O Crime do Padre Amaro - Cap. 15: Capítulo 15 Pág. 280 / 478

Devia-a ter decerto muito delicada, muito tenra... Um desejo intenso queimava-a: imaginava que era uma tentadora visitação do demônio, - e para a repelir arregalava os olhos para o sacrário e para o trono que o padre Amaro, cercado dos diáconos, incensava em semicírculos significando a Eternidade dos Louvores, enquanto o coro berrava o Ofertório... Depois ele mesmo, de pé, no segundo degrau do altar, de mãos postas, foi incensado; o Pimenta vesgo fazia ranger galhardamente as correntes de prata do turíbulo; um perfume de incenso derramava-se, como uma anunciação celeste; enevoava-se o sacrário sob os rolos alvos de fumo; e o pároco aparecia a Amélia transfigurado, quase divinizado!... Oh, adorava-o então!

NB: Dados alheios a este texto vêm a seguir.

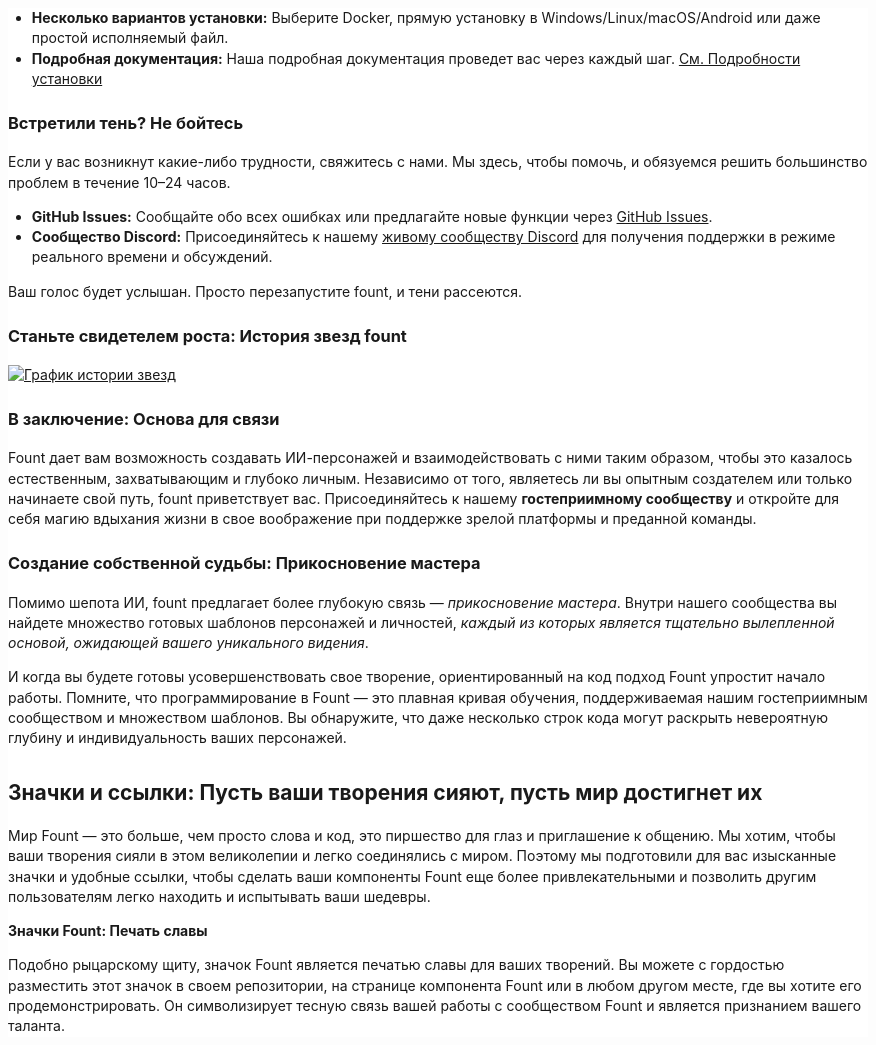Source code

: * **Несколько вариантов установки:** Выберите Docker, прямую установку в Windows/Linux/macOS/Android или даже простой исполняемый файл.
* **Подробная документация:** Наша подробная документация проведет вас через каждый шаг. [См. Подробности установки](https://steve02081504.github.io/fount/readme)

### Встретили тень? Не бойтесь

Если у вас возникнут какие-либо трудности, свяжитесь с нами. Мы здесь, чтобы помочь, и обязуемся решить большинство проблем в течение 10–24 часов.

* **GitHub Issues:** Сообщайте обо всех ошибках или предлагайте новые функции через [GitHub Issues](https://github.com/steve02081504/fount/issues).
* **Сообщество Discord:** Присоединяйтесь к нашему [живому сообществу Discord](https://discord.gg/GtR9Quzq2v) для получения поддержки в режиме реального времени и обсуждений.

Ваш голос будет услышан. Просто перезапустите fount, и тени рассеются.

### Станьте свидетелем роста: История звезд fount

[![График истории звезд](https://api.star-history.com/svg?repos=steve02081504/fount&type=Date)](https://github.com/steve02081504/fount/stargazers)

### В заключение: Основа для связи

Fount дает вам возможность создавать ИИ-персонажей и взаимодействовать с ними таким образом, чтобы это казалось естественным, захватывающим и глубоко личным. Независимо от того, являетесь ли вы опытным создателем или только начинаете свой путь, fount приветствует вас. Присоединяйтесь к нашему **гостеприимному сообществу** и откройте для себя магию вдыхания жизни в свое воображение при поддержке зрелой платформы и преданной команды.

### Создание собственной судьбы: Прикосновение мастера

Помимо шепота ИИ, fount предлагает более глубокую связь — *прикосновение мастера*. Внутри нашего сообщества вы найдете множество готовых шаблонов персонажей и личностей, *каждый из которых является тщательно вылепленной основой, ожидающей вашего уникального видения*.

И когда вы будете готовы усовершенствовать свое творение, ориентированный на код подход Fount упростит начало работы. Помните, что программирование в Fount — это плавная кривая обучения, поддерживаемая нашим гостеприимным сообществом и множеством шаблонов. Вы обнаружите, что даже несколько строк кода могут раскрыть невероятную глубину и индивидуальность ваших персонажей.

## Значки и ссылки: Пусть ваши творения сияют, пусть мир достигнет их

Мир Fount — это больше, чем просто слова и код, это пиршество для глаз и приглашение к общению. Мы хотим, чтобы ваши творения сияли в этом великолепии и легко соединялись с миром. Поэтому мы подготовили для вас изысканные значки и удобные ссылки, чтобы сделать ваши компоненты Fount еще более привлекательными и позволить другим пользователям легко находить и испытывать ваши шедевры.

**Значки Fount: Печать славы**

Подобно рыцарскому щиту, значок Fount является печатью славы для ваших творений. Вы можете с гордостью разместить этот значок в своем репозитории, на странице компонента Fount или в любом другом месте, где вы хотите его продемонстрировать. Он символизирует тесную связь вашей работы с сообществом Fount и является признанием вашего таланта.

A igreja tremia ao clamor do órgão em pleno; de bocas abertas, os coristas solfejavam a toda a força; em cima, alçando-se entre os braços dos rabecões, o mestre da capela, no fogo da execução, brandia desesperadamente a sua batuta feita dum rolo de cantochão.

* * *

Amélia saiu da igreja muito fatigada, muito pálida.

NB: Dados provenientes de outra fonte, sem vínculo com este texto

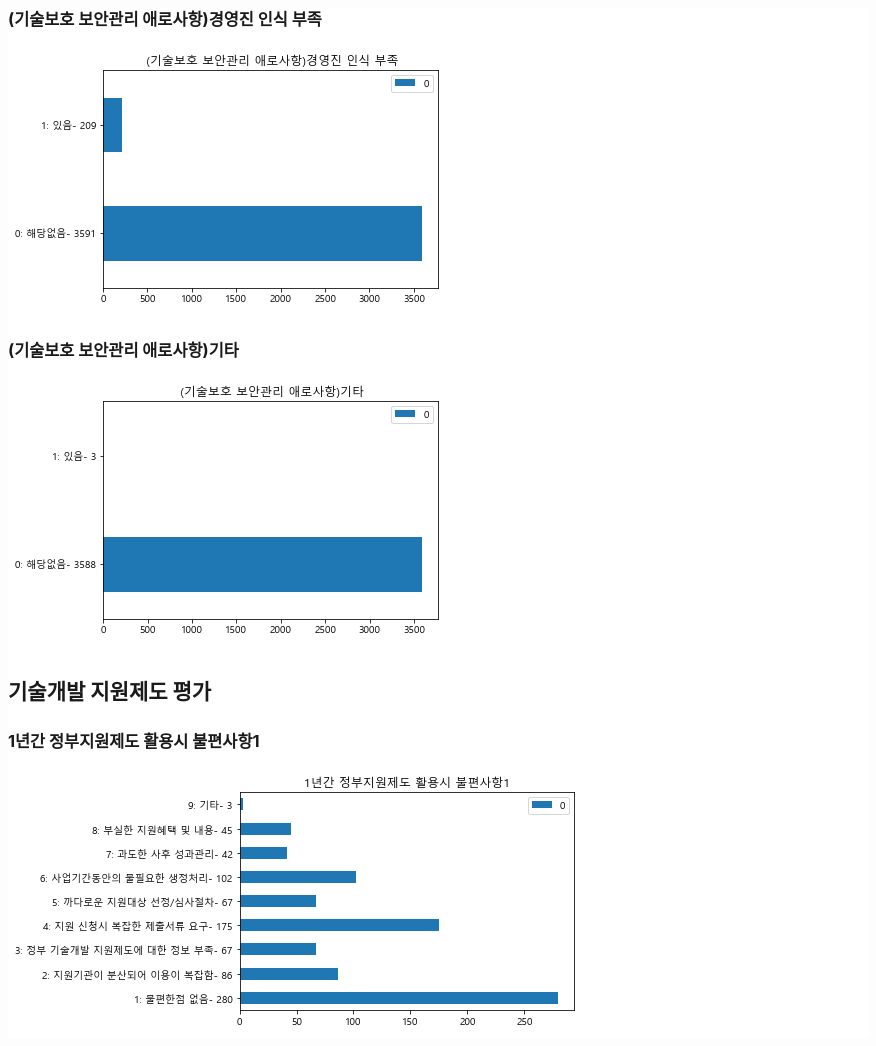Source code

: 
### (기술보호 보안관리 애로사항)경영진 인식 부족

![png](output_41_1.png)


### (기술보호 보안관리 애로사항)기타

![png](output_43_1.png)


## 기술개발 지원제도 평가


### 1년간 정부지원제도 활용시 불편사항1

![png](output_47_1.png)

Ao jantar, em casa do cônego, a Sra. D. Josefa censurou-a repetidamente de "não dar palavra".

Não falava, mas debaixo da mesa o seu pezinho não cessava de roçar, pisar o do padre Amaro. Como escurecera cedo tinham acendido as velas; o cônego abrira uma garrafa, não do seu famoso duque de 1815, mas do "1847", para acompanhar a travessa de aletria que enchia o centro da mesa, com as iniciais do pároco desenhadas a canela; era, como explicara o cônego, "uma galantaria da mana ao convidado". Amaro fizera logo uma saúde com o 1847 "á digna dona da casa". Ela resplandecia, medonha no seu vestido de barege verde. O que sentia é que o jantar fosse tão mau... Que aquela Gertrudes estava-se a fazer uma desleixada... Ia-lhe deixando esturrar o pato com macarrão!